Action item: Below are entries. Pull out all lines containing "snowmelt".

[Dataset items]
--- START ---

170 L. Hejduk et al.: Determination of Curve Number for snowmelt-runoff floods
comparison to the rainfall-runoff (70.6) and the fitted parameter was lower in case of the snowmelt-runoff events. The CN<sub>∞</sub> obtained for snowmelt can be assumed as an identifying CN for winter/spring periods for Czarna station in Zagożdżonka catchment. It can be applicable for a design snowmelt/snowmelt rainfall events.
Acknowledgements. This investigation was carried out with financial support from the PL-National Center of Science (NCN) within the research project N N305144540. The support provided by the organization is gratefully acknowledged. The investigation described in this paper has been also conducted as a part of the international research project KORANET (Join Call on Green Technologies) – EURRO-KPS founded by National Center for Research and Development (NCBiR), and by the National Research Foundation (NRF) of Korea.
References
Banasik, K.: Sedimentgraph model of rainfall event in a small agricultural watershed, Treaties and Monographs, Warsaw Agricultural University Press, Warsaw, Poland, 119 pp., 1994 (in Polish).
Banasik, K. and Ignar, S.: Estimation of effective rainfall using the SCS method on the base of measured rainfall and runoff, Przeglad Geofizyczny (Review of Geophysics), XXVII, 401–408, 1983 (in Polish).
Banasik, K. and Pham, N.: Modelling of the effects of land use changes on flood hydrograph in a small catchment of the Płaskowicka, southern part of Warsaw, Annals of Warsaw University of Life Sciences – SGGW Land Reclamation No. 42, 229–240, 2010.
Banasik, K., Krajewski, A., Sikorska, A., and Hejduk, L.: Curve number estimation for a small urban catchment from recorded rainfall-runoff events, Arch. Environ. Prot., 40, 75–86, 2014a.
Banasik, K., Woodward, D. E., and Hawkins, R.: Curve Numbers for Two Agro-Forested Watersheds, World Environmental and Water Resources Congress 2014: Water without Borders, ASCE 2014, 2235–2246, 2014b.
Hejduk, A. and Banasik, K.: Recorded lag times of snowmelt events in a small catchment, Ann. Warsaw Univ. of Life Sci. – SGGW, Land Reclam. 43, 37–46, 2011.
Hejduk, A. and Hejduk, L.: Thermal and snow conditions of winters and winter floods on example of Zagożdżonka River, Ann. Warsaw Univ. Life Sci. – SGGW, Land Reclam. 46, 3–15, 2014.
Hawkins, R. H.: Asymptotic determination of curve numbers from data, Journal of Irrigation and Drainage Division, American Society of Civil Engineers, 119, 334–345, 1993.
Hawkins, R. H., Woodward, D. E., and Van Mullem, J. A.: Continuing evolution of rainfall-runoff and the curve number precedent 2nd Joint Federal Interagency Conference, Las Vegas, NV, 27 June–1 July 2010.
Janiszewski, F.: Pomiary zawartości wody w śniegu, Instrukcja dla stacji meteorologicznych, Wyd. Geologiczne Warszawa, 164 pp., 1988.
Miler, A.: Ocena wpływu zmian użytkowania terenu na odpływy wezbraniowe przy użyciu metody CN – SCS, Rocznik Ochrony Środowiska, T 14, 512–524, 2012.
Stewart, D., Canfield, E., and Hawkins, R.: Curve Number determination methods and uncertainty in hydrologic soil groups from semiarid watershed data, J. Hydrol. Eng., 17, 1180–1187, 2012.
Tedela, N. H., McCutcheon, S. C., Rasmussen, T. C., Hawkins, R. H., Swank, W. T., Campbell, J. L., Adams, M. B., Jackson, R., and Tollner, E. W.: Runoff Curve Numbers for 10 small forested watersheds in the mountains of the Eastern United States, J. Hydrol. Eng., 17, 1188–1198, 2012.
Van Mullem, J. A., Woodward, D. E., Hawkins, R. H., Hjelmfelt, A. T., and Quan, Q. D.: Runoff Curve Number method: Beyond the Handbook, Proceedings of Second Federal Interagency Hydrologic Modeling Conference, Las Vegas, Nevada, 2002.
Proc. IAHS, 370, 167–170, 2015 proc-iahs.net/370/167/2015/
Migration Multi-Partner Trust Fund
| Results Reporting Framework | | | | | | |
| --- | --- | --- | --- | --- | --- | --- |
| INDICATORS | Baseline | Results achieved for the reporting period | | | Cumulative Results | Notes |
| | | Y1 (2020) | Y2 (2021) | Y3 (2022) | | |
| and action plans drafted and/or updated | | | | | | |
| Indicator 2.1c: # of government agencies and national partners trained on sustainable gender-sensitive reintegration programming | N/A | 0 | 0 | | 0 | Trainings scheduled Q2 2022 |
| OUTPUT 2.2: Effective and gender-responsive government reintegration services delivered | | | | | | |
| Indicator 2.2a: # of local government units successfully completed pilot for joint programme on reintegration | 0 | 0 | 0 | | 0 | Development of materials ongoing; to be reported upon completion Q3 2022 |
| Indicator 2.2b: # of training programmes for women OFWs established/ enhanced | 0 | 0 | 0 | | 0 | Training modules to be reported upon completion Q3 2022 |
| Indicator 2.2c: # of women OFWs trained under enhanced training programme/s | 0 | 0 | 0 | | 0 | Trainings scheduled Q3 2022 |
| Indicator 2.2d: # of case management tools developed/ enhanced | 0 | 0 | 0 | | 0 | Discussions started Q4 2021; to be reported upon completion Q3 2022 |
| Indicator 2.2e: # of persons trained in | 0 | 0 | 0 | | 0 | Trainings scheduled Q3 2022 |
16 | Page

--- END ---

Written response:
170 L. Hejduk et al.: Determination of Curve Number for snowmelt-runoff floods
comparison to the rainfall-runoff (70.6) and the fitted parameter was lower in case of the snowmelt-runoff events. The CN<sub>∞</sub> obtained for snowmelt can be assumed as an identifying CN for winter/spring periods for Czarna station in Zagożdżonka catchment. It can be applicable for a design snowmelt/snowmelt rainfall events.
Hejduk, A. and Banasik, K.: Recorded lag times of snowmelt events in a small catchment, Ann. Warsaw Univ. of Life Sci. – SGGW, Land Reclam. 43, 37–46, 2011.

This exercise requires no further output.